(Dataset entries)
*** Block opens ***

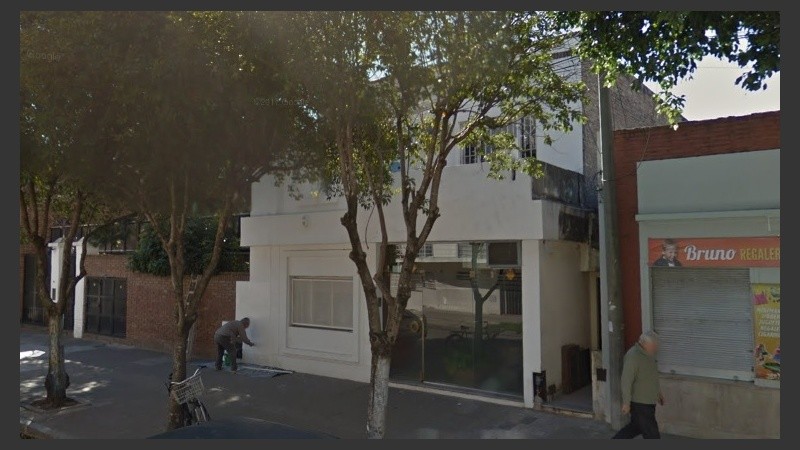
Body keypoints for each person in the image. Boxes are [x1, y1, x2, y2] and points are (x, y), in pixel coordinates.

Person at [613, 331, 664, 439]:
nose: (656, 348)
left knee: (636, 427)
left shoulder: (649, 355)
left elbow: (652, 377)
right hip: (640, 403)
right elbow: (626, 381)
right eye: (654, 346)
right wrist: (626, 403)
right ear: (644, 343)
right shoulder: (633, 356)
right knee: (652, 435)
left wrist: (658, 393)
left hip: (649, 401)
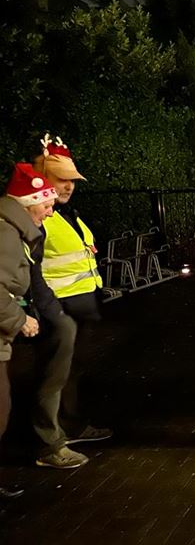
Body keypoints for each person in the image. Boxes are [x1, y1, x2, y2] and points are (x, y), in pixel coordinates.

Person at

*** Block closes ***

* What to do: Your reply should restate every entry exactly, with the pictures left out.

* Response area:
Body keypoints for each person in the image. Boxes are [x1, y1, x2, y2] and points are (x, y), in pixel coordinates.

Person at [613, 331, 664, 439]:
nose: (656, 348)
left knee: (636, 427)
left shoulder: (649, 355)
left elbow: (652, 377)
right hip: (640, 403)
right elbow: (626, 381)
right eye: (654, 346)
right wrist: (626, 403)
right ear: (644, 343)
right shoulder: (633, 356)
right knee: (652, 435)
left wrist: (658, 393)
left hip: (649, 401)
Body keypoints for each person in the image. Boxes are [x1, y1, x2, y2] and points are (x, y), in pixel coordinates.

Person at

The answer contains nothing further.